From Serbia to Timonium, Stevica Djuric debuts as consignor at Fasig-Tipton
Stevica Djuric brought a Jack Christopher filly to Timonium for his first juvenile consigning bid, the latest step in a career that began at Serbia’s racetracks.

A day in the Timonium sale pavilion carried extra weight for Stevica Djuric. The Serbian-born horseman brought a Jack Christopher filly into the ring at the Fasig-Tipton Midlantic 2-Year-Olds in Training Sale, making his debut as a juvenile consignor under the Djuric Sporthorses banner.
That trip to Maryland marked more than a business move. Djuric has already lived several lives in racing: he rode ponies as a child, became a race rider in Serbia as a teenager and spent more than a decade winning smaller turf stakes on that circuit before crossing the Atlantic. His first U.S. visit came in 2006, and two years later he moved permanently, carrying with him a horseman’s background shaped by a racing culture that keeps hands close to the stock and expects people to do the work themselves.
The path to Timonium was set long before he entered an American sales ring. Djuric said his fascination with the sport was sealed at the 1995 Serbian St. Leger at Belgrade Hippodrome, a race-day experience that pushed him toward racehorses and, eventually, a life built around them. That early exposure matters because it explains the persistence behind his move from rider to trainer to consignor. In a business that often rewards connections as much as horsemanship, he has had to build both.

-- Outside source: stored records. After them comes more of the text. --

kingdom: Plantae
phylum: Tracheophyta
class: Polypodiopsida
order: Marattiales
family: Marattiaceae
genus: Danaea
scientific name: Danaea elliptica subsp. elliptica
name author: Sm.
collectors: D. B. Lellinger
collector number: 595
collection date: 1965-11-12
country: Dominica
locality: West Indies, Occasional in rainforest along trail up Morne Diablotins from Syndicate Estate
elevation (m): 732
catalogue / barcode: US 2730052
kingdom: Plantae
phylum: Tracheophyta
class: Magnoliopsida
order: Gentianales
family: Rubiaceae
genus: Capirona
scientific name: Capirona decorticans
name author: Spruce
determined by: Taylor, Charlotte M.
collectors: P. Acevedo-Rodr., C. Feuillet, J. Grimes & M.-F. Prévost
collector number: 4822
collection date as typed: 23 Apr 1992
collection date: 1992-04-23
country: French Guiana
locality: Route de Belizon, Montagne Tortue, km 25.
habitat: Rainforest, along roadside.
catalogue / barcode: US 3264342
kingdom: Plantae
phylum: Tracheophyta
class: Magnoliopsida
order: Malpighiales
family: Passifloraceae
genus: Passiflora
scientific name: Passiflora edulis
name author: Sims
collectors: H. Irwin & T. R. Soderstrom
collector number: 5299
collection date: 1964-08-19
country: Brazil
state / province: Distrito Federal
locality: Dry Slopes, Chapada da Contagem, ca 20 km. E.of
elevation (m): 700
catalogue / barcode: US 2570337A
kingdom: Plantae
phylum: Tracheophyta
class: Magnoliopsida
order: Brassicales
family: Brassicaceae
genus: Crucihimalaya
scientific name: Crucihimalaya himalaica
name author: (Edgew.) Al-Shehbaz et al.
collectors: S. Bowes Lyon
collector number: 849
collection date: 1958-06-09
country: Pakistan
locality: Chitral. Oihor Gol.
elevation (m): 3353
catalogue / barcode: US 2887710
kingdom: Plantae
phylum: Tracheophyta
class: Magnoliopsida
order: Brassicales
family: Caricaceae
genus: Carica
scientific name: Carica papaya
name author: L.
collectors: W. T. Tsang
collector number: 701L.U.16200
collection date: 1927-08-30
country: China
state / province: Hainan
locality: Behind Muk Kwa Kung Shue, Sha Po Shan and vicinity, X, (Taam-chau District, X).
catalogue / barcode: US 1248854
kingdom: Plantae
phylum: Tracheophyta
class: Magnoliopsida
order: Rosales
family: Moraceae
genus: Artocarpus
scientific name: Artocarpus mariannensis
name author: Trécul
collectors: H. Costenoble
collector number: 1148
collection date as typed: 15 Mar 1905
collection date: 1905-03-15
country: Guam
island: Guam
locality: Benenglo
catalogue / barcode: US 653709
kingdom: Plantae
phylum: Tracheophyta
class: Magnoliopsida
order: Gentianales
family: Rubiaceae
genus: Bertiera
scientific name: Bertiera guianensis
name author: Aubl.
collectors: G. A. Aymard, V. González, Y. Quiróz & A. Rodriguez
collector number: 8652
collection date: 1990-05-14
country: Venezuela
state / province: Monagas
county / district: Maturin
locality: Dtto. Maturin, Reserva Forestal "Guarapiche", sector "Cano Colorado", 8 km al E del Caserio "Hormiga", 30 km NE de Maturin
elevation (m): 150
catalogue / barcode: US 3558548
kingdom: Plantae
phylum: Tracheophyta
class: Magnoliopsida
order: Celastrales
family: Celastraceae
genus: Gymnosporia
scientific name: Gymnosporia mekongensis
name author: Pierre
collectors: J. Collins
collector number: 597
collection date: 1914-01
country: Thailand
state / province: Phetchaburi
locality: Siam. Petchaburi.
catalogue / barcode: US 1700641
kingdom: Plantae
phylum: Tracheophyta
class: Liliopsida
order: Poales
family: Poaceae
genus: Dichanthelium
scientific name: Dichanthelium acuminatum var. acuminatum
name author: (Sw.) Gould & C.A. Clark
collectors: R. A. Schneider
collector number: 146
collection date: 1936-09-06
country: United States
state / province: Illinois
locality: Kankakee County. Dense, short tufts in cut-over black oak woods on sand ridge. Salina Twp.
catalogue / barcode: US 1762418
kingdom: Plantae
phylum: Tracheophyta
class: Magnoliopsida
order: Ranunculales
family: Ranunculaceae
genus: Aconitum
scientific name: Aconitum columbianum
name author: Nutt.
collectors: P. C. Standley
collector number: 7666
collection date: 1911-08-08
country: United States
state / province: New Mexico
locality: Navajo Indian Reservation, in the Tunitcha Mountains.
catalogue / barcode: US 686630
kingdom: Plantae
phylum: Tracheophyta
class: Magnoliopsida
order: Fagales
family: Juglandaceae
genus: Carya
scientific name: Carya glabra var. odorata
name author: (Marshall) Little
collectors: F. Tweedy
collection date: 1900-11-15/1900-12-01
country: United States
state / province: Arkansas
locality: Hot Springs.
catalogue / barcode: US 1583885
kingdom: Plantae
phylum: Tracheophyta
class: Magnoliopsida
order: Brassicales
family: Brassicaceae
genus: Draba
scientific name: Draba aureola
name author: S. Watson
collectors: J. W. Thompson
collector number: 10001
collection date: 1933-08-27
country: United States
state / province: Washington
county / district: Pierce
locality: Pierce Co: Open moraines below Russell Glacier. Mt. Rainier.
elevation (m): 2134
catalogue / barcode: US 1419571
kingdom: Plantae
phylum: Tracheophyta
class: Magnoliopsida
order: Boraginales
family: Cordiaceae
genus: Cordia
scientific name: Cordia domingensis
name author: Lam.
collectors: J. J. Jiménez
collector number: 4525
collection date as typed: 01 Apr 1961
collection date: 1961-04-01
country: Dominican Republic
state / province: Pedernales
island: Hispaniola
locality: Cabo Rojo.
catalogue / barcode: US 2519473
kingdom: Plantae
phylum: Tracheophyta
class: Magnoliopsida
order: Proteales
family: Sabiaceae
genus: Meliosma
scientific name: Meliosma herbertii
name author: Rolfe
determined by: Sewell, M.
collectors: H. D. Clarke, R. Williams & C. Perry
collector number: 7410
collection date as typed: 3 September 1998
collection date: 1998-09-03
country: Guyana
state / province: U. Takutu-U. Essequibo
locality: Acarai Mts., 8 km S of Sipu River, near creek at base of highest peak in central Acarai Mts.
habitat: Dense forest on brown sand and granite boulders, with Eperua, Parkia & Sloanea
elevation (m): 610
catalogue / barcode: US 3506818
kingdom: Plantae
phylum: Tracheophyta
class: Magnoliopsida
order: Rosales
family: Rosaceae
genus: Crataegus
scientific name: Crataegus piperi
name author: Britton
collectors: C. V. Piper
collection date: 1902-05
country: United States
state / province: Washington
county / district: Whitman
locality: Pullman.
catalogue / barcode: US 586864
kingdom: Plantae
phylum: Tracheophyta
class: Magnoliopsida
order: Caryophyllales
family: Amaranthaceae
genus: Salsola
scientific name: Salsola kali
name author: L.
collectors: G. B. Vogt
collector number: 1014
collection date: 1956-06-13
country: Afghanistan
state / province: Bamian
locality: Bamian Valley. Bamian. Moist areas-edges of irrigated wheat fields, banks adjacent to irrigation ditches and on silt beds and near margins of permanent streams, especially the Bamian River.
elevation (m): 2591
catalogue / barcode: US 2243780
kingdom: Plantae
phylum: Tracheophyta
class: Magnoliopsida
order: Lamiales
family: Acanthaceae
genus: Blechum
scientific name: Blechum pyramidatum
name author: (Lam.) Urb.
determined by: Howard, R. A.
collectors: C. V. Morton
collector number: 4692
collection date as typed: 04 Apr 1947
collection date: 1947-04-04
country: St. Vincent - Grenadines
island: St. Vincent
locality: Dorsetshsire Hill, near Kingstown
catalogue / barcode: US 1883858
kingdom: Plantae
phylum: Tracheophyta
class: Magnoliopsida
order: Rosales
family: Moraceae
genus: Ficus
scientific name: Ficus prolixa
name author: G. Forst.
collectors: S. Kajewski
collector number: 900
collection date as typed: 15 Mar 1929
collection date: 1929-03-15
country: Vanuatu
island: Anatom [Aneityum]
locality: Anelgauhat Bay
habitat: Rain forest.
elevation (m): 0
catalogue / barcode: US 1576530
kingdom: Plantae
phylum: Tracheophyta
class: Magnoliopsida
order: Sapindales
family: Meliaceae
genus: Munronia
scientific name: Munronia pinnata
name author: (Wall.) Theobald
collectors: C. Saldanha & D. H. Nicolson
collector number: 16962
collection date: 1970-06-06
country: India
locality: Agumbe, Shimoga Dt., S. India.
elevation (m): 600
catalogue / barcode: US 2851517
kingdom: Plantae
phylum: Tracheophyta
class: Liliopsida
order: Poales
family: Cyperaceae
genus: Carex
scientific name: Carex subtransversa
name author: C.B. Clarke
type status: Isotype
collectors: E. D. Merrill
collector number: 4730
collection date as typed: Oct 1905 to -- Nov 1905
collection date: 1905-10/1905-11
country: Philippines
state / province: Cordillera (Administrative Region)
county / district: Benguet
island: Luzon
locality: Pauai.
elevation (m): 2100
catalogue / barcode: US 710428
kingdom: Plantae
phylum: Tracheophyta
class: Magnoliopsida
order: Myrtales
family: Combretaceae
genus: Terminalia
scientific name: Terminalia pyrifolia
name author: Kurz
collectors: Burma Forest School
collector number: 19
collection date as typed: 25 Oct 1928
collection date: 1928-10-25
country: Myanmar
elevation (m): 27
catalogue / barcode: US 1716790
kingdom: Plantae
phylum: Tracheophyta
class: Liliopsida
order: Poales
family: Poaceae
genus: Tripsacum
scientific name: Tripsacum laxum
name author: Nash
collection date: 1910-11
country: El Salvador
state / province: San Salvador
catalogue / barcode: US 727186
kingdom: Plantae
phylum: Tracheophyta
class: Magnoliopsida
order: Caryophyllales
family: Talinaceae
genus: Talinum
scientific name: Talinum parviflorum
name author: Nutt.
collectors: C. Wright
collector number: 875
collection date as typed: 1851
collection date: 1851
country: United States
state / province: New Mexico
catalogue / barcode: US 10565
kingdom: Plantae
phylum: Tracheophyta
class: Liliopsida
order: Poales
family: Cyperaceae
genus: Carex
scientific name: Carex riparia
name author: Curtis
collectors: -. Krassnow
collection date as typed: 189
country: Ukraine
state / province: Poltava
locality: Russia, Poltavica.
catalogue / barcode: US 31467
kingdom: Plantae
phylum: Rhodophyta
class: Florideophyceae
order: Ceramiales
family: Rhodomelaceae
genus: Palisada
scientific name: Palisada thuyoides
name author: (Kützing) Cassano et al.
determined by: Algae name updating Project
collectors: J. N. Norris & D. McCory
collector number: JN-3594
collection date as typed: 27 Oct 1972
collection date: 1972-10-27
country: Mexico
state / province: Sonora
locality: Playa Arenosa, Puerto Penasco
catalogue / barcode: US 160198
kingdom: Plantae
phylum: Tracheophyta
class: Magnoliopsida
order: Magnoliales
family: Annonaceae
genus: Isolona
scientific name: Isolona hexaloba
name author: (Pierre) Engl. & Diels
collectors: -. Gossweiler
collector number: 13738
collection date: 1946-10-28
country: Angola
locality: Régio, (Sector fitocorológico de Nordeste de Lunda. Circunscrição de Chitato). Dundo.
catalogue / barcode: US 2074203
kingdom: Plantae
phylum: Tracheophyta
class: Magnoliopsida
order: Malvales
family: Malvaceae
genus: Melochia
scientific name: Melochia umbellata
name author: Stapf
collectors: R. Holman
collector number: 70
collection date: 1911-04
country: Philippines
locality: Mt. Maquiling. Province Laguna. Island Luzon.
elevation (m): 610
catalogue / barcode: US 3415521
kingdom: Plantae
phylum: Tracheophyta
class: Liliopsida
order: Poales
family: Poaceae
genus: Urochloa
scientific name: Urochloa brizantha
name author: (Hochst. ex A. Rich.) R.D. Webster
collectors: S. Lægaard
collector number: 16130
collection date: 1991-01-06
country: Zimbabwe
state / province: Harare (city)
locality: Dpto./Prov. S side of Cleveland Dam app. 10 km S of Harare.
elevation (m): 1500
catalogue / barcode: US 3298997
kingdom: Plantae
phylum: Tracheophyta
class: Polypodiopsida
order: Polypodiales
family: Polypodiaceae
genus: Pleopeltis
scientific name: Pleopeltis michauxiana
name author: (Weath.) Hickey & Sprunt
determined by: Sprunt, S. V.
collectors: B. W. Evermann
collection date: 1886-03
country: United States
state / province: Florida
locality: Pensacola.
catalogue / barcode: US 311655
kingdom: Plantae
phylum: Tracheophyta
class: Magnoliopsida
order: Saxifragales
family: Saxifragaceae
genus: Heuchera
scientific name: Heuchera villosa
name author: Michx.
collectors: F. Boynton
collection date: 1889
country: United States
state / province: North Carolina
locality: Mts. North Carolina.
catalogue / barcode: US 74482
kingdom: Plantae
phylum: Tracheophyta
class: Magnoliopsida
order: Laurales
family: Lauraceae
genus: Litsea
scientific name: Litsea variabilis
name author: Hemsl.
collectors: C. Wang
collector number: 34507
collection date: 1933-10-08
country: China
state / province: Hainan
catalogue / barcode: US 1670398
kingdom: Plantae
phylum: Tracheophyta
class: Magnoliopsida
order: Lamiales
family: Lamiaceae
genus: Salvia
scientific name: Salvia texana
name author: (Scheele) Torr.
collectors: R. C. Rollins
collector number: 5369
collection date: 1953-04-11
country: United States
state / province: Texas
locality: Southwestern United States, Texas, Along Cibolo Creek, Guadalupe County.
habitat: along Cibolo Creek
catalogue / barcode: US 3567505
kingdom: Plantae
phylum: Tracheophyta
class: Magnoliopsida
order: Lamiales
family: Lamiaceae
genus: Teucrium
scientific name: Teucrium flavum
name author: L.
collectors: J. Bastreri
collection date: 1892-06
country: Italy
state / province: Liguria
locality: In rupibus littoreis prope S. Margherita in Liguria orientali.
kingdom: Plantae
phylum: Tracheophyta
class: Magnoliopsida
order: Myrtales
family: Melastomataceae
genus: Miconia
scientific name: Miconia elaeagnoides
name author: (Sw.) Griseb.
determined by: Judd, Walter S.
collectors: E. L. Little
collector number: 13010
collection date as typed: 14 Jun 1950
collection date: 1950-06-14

His appearance at Fasig-Tipton also gave the Midlantic sale a wider international frame. Djuric’s background is a reminder that bloodstock is not just a closed American lane with a few familiar names at the top. It still has room for someone who learned the game in Serbia, worked through the smaller circuits there, and then spent years rebuilding a career in the United States one horse at a time.
For Djuric, the first consigning appearance was a milestone with practical weight. It put his own program in front of buyers at one of the key stops on the 2-year-old sales calendar, and it showed how an outsider’s route into the sport can still lead to the same place every other horseman is trying to reach: the ring, the bid, and the chance to turn a horse into a marketable prospect.